Safety is a very tricky concept. [In our study,] we had 66 questions, and 12 physicians reviewed the models’ responses to provide an opinion on whether they had any chance of doing patient harm. None of the answers had a majority vote—where more than six of the physicians out of 12 said the response was harmful. But about 5% of the total 3,000 or so assessments by doctors said, “Yeah, maybe this [answer] looks a bit fishy. This could be harmful.” Usually, the nature of the harm is some sort of fabricated paper or a citation that doesn’t exist. It’s a generative model, so it makes stuff up, often called a hallucination. Safety-wise, I think both models came out pretty darn good.

How might these hallucinations lead to possible patient harm?

There are varying degrees. In some cases, it would produce a citation that does not exist. It gives you the illusion of having factual data, when you have none. The broader category [for concern] is increasing [physician] confusion. These questions [for the model] arise when we didn’t know what the right answer was.
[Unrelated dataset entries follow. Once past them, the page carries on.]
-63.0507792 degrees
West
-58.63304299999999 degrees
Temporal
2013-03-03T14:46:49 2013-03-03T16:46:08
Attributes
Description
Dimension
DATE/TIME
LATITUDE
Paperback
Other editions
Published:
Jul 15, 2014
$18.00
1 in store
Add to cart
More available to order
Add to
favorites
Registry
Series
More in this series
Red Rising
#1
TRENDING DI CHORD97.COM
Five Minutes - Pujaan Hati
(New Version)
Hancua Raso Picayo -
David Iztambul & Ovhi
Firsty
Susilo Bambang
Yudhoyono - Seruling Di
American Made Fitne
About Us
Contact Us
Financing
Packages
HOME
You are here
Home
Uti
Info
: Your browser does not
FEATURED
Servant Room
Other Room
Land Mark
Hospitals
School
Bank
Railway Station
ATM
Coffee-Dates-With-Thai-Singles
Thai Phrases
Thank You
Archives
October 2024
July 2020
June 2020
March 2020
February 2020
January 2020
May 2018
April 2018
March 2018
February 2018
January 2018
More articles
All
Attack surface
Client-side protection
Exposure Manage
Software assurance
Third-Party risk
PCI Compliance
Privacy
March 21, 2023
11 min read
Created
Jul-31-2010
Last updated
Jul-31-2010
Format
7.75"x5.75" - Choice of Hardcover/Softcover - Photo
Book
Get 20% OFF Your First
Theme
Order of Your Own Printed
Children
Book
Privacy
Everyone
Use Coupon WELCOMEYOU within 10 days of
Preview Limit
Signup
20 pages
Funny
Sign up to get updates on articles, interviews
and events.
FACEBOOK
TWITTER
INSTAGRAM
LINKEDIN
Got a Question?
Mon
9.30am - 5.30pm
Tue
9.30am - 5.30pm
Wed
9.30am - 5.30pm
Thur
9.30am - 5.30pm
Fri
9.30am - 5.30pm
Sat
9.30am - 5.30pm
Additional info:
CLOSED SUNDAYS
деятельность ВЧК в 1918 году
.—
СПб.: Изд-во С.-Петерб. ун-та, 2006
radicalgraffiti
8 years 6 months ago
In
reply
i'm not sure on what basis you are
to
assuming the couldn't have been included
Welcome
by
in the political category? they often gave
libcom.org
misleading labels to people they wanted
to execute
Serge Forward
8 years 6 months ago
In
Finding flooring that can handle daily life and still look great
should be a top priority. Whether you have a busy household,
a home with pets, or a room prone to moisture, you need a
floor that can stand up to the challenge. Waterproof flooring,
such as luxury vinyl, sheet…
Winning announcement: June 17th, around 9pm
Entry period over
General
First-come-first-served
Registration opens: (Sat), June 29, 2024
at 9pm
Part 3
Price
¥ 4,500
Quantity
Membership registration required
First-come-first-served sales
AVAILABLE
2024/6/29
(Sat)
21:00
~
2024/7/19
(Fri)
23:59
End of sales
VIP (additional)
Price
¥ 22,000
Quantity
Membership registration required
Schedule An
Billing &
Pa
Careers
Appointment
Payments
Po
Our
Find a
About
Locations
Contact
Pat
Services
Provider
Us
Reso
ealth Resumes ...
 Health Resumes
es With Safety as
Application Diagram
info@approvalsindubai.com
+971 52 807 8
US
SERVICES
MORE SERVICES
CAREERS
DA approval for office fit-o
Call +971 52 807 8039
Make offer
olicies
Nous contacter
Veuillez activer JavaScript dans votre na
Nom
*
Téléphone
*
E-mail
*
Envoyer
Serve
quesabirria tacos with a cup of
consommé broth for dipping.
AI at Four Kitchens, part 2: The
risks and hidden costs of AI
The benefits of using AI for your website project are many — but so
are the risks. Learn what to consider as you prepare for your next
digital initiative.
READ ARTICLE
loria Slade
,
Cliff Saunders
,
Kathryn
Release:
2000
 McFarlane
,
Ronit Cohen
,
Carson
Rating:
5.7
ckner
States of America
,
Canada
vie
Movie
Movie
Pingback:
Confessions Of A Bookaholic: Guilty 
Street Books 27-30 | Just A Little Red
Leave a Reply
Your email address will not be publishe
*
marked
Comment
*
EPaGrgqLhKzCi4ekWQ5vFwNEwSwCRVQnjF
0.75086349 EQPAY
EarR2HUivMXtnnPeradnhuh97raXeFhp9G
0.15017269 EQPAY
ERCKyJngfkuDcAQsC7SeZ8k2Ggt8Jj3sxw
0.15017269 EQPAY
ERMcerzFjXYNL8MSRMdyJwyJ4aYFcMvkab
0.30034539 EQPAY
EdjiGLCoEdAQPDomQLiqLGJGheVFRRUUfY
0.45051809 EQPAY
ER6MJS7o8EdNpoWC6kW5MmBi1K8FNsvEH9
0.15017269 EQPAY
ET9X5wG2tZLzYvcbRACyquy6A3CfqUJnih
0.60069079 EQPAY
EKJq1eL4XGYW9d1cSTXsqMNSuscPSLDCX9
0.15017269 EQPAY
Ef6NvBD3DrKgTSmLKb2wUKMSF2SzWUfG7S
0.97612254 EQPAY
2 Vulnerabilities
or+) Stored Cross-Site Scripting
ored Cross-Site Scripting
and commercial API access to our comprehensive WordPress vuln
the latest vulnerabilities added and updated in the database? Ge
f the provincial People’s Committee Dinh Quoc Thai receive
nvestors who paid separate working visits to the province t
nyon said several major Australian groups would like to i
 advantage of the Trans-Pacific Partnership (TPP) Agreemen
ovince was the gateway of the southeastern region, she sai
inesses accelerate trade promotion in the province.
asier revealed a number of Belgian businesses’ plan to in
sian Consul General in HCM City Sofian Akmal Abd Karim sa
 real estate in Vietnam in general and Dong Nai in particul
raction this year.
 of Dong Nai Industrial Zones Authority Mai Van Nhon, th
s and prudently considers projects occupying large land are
Then you have someone—or, in this case, a bot—coming in and providing an opinion. And now you have more confusion. Some could view the fact-checking burden that has now been created as a potential harm.

What areas do the GPT models need to improve upon in order to reduce disagreements between its responses and “known truths”?

A good place [for the model interface] to start would be to provide citations or backup for whatever summary is being provided: something whose veracity can be checked. Another way to handle it is to tone down the generative ability. There are some parameters that you can fiddle with. When we want factual accuracy, we might want it to be less creative.

What ethical considerations should providers and health systems be aware of when using generative AI models?

The ethics around this are still being worked out. If you go to an urgent care, and the doctor ends up searching Google, is that ethical? These days, most people would say, “Yeah, might as well look up what’s the latest [information] instead of just guessing.”

At the minimum, we should disclose when a generative AI [tool] is being used, so that when somebody sees a fishy response, they have an alert saying, “Maybe I should think about this, independently fact-check it, and avoid this sort of unquestioning trust in the output.”

Where would you like to see the healthcare industry go with its use of generative AI models, while still ensuring efficacy and patient safety?

We need a staggered approach. There’s a category of use cases that are relatively no-brainers: What time is the clinic open? Is this covered in my insurance? As long as we can ensure factual accuracy and it’s not hallucinating, why should a human have to answer that?

We might go a little bit into answering patient messages, then we can go into medical scribing, and we can keep going up the value chain. Then we might reach diagnosis, and the ability to provide a second opinion or a summary of the literature.

But we have to start experimenting, because without trying these things out, it’s hard to make a proper opinion. And we can’t really do five-year [randomized control trials] on these things, because they change every two weeks. 

This interview has been edited for length and clarity.